In the entries below, switch each "report it like" to "format it as" and reproduce the lines otherwise unchanged, omitting the pictures.

□ □ □

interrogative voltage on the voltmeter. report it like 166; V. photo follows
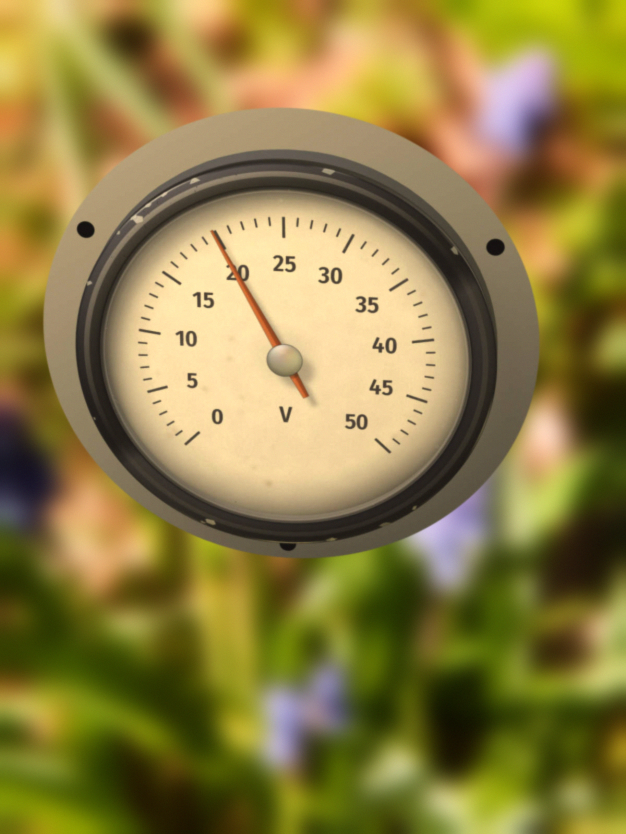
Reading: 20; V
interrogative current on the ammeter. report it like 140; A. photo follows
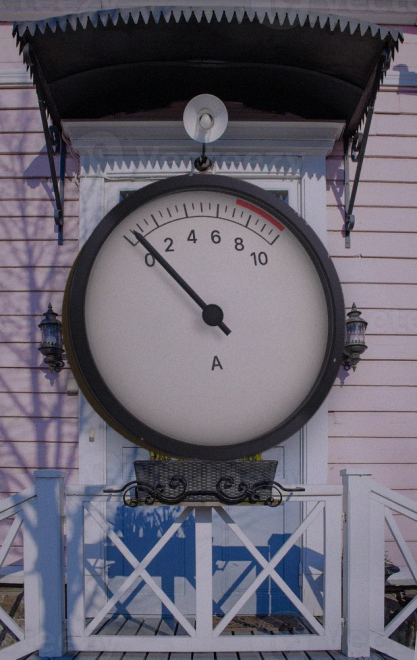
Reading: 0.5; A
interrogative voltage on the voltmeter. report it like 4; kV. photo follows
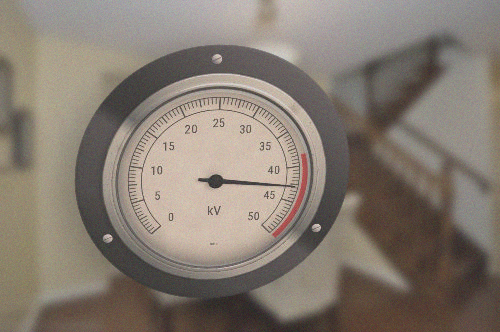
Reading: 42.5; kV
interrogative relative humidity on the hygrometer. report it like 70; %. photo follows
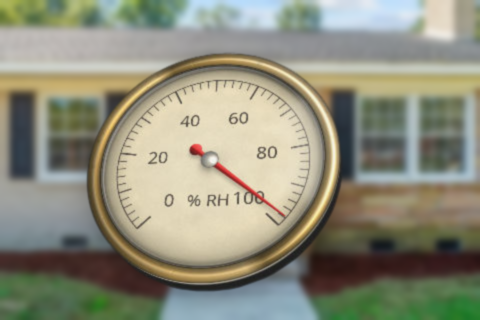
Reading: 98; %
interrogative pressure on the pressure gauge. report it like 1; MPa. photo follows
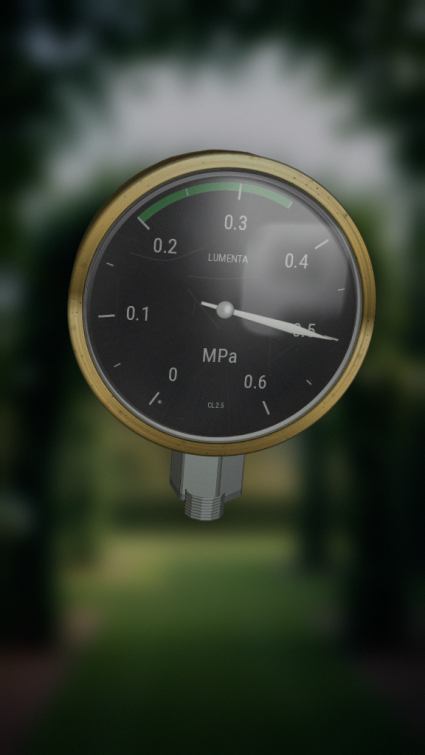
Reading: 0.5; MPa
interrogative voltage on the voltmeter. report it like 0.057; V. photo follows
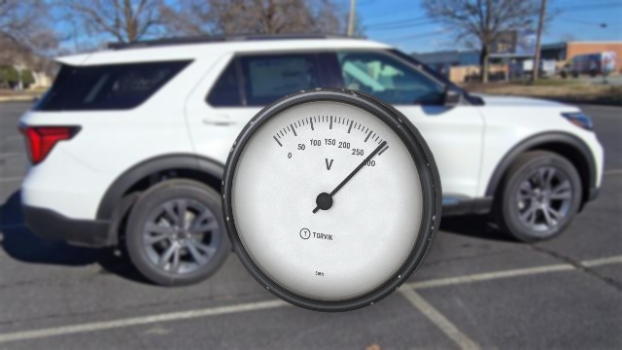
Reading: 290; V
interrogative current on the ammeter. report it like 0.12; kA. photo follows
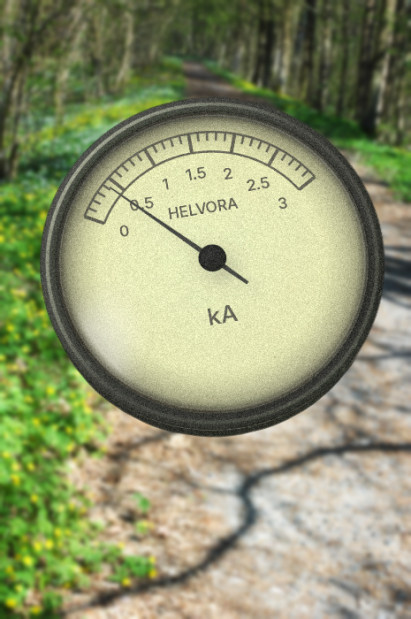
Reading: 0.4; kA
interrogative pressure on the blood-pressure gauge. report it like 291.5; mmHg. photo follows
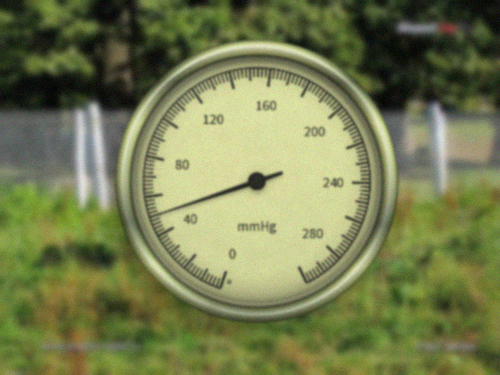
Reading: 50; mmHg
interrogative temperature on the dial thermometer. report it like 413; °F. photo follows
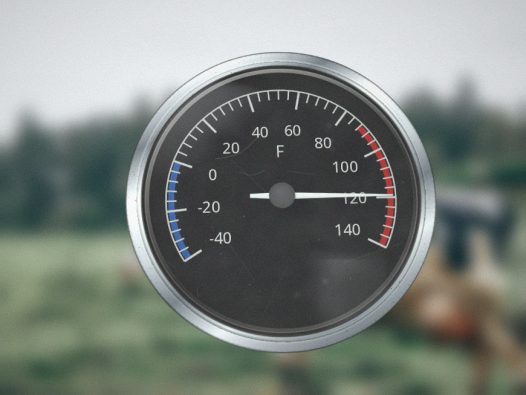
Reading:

□ □ □

→ **Output for this task**:
interrogative voltage on the voltmeter. format it as 166; V. photo follows
Reading: 20; V
interrogative current on the ammeter. format it as 140; A. photo follows
Reading: 0.5; A
interrogative voltage on the voltmeter. format it as 4; kV. photo follows
Reading: 42.5; kV
interrogative relative humidity on the hygrometer. format it as 70; %. photo follows
Reading: 98; %
interrogative pressure on the pressure gauge. format it as 1; MPa. photo follows
Reading: 0.5; MPa
interrogative voltage on the voltmeter. format it as 0.057; V. photo follows
Reading: 290; V
interrogative current on the ammeter. format it as 0.12; kA. photo follows
Reading: 0.4; kA
interrogative pressure on the blood-pressure gauge. format it as 291.5; mmHg. photo follows
Reading: 50; mmHg
interrogative temperature on the dial thermometer. format it as 413; °F. photo follows
Reading:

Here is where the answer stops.